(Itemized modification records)
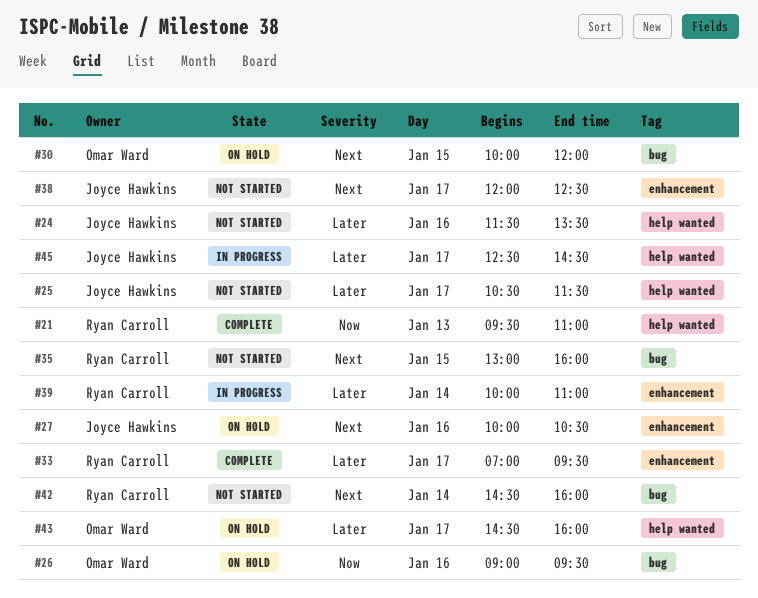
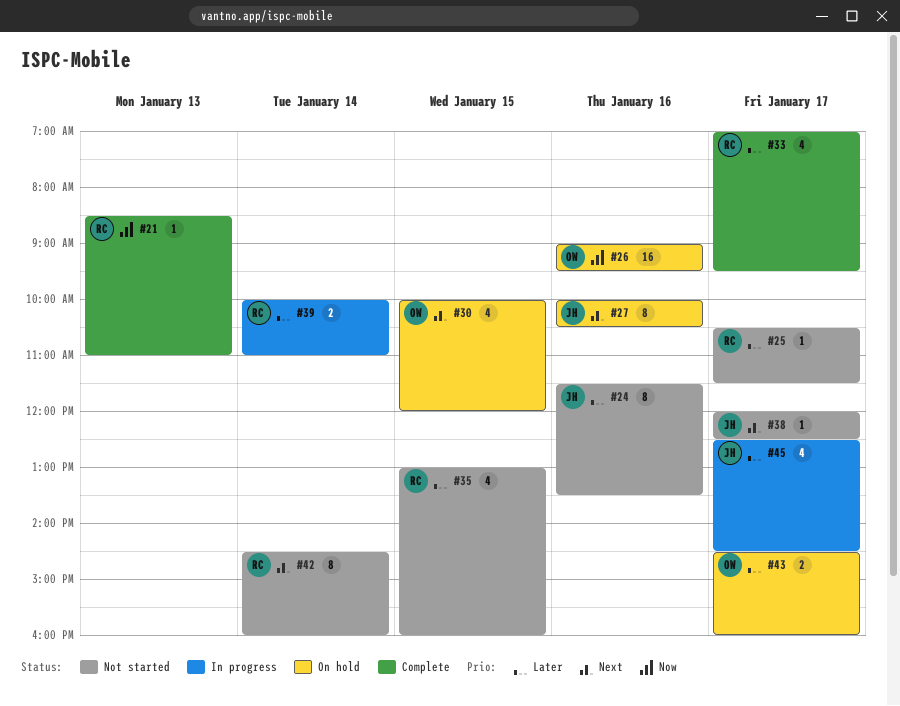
#21, begins: 09:30 -> 08:30
#25, owner: Joyce Hawkins -> Ryan Carroll
#35, priority: Next -> Later

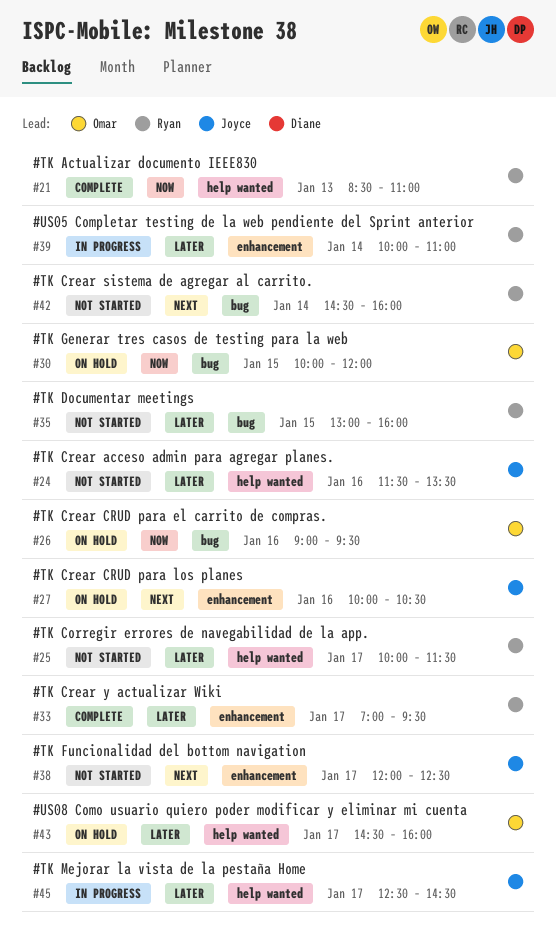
#25, begins: 10:30 -> 10:00
#30, priority: Next -> Now

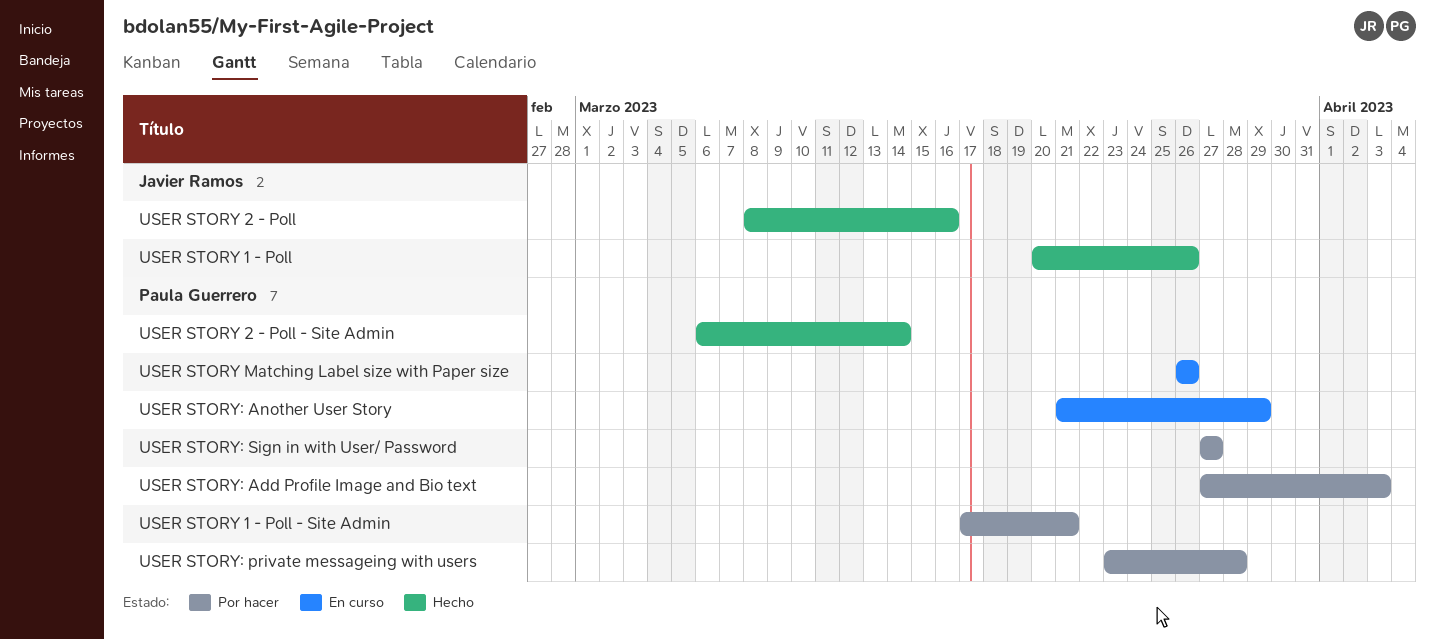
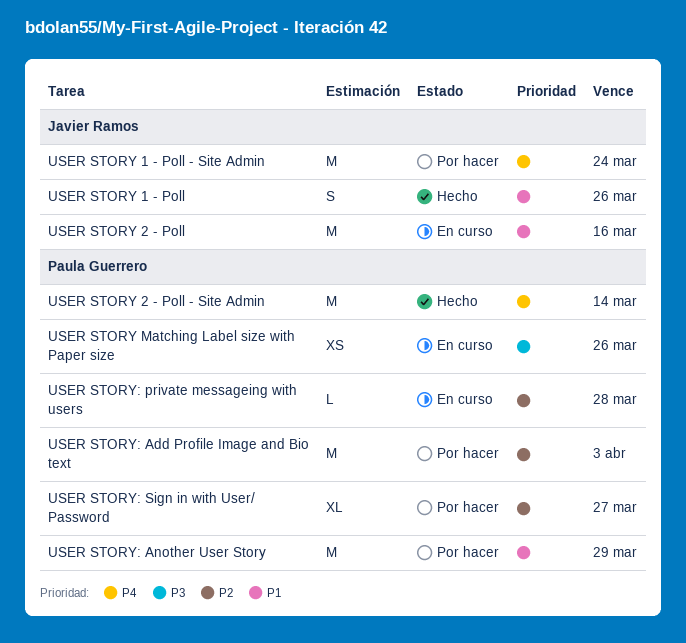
USER STORY 1 - Poll - Site Admin, owner: Paula Guerrero -> Javier Ramos
USER STORY 1 - Poll - Site Admin, due: Mar 21 -> Mar 24
USER STORY 2 - Poll, status: Hecho -> En curso
USER STORY: Another User Story, status: En curso -> Por hacer
USER STORY: private messageing with users, status: Por hacer -> En curso

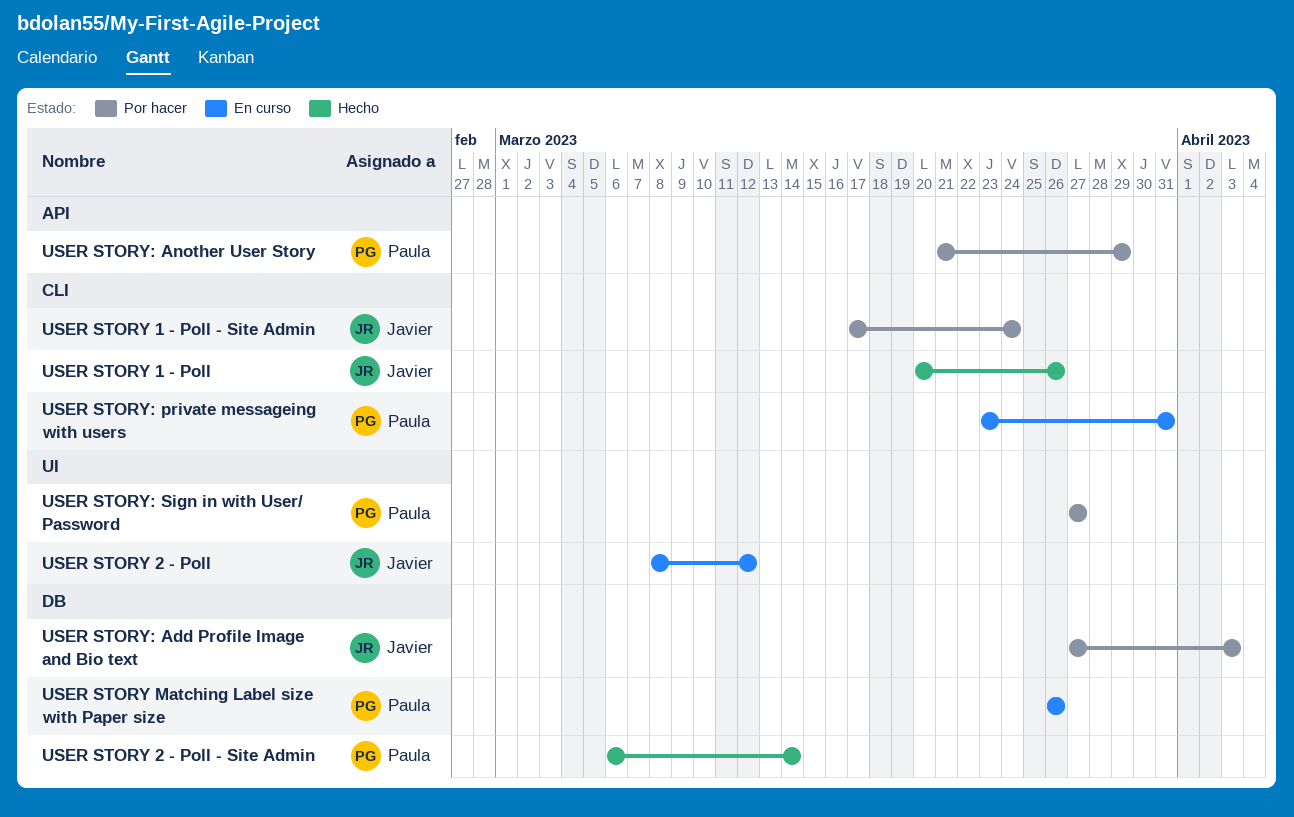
USER STORY 2 - Poll, due: Mar 16 -> Mar 12
USER STORY: Add Profile Image and Bio text, owner: Paula Guerrero -> Javier Ramos
USER STORY: private messageing with users, due: Mar 28 -> Mar 31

_Exercise brief:_ Look above for the line containing "USER STORY: Another", then copy exactly from it through the line containing "USER STORY: Add", keeping both and leaving out pictures. Add nothing else.

_Answer section:_
USER STORY: Another User Story, status: En curso -> Por hacer
USER STORY: private messageing with users, status: Por hacer -> En curso

USER STORY 2 - Poll, due: Mar 16 -> Mar 12
USER STORY: Add Profile Image and Bio text, owner: Paula Guerrero -> Javier Ramos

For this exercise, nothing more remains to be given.